▸ ASSIGNMENT: Nothing outside the stretch is wanted. Repeat exactly the lines of the listing below from the one that contains "instance of its" through the one that contains "Besides the heavy", both ends included.

▸ DATA EXTRACT:

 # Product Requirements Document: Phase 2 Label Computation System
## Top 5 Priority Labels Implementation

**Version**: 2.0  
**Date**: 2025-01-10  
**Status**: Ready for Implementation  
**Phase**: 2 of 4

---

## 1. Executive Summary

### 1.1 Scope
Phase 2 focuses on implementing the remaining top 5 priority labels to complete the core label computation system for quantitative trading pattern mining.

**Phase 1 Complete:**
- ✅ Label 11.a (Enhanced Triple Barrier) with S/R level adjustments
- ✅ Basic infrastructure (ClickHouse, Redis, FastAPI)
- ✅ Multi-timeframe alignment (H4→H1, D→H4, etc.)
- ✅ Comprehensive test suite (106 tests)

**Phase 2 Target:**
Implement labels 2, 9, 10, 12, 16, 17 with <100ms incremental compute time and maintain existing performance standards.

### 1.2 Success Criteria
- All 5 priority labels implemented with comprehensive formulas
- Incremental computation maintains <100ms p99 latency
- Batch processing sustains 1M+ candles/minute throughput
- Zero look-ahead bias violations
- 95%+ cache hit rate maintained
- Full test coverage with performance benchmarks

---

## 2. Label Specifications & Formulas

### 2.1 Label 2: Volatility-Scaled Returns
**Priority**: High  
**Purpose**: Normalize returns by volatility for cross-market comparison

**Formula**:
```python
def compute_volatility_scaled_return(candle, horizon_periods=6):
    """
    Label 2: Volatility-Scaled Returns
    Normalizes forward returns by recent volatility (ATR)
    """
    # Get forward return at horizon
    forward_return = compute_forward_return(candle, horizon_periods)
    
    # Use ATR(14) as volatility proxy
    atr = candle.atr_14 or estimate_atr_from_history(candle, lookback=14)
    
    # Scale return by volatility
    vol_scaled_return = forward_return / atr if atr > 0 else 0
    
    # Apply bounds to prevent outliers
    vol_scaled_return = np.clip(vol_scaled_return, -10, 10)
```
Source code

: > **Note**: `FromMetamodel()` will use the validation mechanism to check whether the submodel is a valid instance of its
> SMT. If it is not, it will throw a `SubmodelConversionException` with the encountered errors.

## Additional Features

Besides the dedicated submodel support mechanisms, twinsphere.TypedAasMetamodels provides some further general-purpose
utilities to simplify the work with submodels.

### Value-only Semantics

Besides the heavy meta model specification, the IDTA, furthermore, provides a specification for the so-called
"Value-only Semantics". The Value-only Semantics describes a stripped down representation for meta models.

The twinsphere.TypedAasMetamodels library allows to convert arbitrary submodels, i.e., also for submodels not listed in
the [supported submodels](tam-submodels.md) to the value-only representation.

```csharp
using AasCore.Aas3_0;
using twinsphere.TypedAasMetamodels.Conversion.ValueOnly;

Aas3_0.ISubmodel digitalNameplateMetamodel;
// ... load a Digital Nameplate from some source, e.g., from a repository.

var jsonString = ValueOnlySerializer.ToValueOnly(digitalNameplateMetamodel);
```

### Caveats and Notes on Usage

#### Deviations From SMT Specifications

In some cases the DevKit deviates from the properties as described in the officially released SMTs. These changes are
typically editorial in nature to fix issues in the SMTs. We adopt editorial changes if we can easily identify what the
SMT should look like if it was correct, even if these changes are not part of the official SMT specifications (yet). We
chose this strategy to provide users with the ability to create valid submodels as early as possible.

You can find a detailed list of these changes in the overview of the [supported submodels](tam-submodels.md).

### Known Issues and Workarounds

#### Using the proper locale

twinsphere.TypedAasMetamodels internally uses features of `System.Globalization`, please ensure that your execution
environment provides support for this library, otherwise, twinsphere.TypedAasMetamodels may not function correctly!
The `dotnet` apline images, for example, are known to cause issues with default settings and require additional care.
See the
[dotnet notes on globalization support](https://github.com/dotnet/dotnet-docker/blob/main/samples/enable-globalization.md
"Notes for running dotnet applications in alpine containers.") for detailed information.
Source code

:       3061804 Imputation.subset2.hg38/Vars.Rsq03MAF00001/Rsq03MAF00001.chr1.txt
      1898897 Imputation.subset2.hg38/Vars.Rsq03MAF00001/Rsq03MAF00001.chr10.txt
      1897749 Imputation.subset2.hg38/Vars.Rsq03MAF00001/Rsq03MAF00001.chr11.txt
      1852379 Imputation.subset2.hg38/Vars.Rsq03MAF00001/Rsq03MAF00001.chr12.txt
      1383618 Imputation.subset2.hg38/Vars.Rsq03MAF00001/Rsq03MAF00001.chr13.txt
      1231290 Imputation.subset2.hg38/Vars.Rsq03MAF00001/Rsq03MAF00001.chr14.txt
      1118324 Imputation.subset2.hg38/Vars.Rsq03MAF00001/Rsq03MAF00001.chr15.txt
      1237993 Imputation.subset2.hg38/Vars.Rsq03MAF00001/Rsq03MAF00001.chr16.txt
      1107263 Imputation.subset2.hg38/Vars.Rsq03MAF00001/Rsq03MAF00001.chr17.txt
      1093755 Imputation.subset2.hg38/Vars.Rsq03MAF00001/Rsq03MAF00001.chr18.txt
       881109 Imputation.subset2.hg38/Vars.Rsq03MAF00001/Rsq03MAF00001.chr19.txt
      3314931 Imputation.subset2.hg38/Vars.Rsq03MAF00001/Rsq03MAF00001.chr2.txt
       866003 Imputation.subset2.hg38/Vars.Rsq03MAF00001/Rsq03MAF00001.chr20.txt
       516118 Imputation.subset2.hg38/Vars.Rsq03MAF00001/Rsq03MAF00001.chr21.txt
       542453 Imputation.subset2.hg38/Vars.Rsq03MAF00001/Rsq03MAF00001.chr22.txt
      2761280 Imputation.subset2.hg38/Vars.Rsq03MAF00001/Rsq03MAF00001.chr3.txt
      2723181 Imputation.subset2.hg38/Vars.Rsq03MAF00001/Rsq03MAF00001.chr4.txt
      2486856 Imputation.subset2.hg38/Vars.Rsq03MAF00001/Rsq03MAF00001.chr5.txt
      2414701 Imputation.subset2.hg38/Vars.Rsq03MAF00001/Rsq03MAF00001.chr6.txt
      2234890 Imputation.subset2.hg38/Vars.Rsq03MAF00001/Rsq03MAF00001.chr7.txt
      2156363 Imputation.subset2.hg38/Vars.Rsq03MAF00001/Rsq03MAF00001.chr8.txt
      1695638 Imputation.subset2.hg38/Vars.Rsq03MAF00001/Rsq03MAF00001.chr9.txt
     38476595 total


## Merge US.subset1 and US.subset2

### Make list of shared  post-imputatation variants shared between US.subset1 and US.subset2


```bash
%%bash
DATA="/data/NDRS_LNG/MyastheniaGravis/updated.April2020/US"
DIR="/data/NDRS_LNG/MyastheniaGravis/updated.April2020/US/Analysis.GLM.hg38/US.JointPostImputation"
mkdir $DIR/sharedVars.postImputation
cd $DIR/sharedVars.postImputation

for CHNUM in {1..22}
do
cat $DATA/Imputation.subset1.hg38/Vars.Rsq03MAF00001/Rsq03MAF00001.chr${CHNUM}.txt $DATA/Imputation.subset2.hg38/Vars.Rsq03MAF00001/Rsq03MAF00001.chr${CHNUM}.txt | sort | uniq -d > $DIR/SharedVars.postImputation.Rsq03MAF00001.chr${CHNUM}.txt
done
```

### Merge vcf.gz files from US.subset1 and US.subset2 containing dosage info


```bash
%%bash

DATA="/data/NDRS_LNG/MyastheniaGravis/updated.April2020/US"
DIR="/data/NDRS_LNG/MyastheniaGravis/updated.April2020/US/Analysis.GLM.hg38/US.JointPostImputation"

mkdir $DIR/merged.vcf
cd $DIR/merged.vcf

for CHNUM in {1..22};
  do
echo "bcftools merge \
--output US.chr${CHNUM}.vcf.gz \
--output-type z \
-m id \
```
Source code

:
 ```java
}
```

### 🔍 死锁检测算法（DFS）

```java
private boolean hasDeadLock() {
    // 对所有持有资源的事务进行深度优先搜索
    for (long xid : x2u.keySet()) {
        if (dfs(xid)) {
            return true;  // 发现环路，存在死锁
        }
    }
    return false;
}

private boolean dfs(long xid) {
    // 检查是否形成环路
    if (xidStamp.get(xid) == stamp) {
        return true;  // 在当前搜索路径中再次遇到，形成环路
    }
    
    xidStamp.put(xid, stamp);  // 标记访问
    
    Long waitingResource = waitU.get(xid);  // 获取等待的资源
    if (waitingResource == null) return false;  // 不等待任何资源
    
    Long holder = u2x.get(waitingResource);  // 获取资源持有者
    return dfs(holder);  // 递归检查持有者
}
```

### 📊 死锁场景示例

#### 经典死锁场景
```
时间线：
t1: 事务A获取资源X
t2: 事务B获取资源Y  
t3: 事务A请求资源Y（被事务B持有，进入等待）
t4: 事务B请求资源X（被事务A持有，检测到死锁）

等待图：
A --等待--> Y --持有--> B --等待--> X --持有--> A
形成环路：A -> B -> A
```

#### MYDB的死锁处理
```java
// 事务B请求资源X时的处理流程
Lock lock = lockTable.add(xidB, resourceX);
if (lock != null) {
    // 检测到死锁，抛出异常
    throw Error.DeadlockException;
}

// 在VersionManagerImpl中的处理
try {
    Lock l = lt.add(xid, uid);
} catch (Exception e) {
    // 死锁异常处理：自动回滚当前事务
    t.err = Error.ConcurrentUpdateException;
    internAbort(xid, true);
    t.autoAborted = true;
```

▸ EXERCISE ANSWER:
: > **Note**: `FromMetamodel()` will use the validation mechanism to check whether the submodel is a valid instance of its
> SMT. If it is not, it will throw a `SubmodelConversionException` with the encountered errors.

## Additional Features

Besides the dedicated submodel support mechanisms, twinsphere.TypedAasMetamodels provides some further general-purpose
utilities to simplify the work with submodels.

### Value-only Semantics

Besides the heavy meta model specification, the IDTA, furthermore, provides a specification for the so-called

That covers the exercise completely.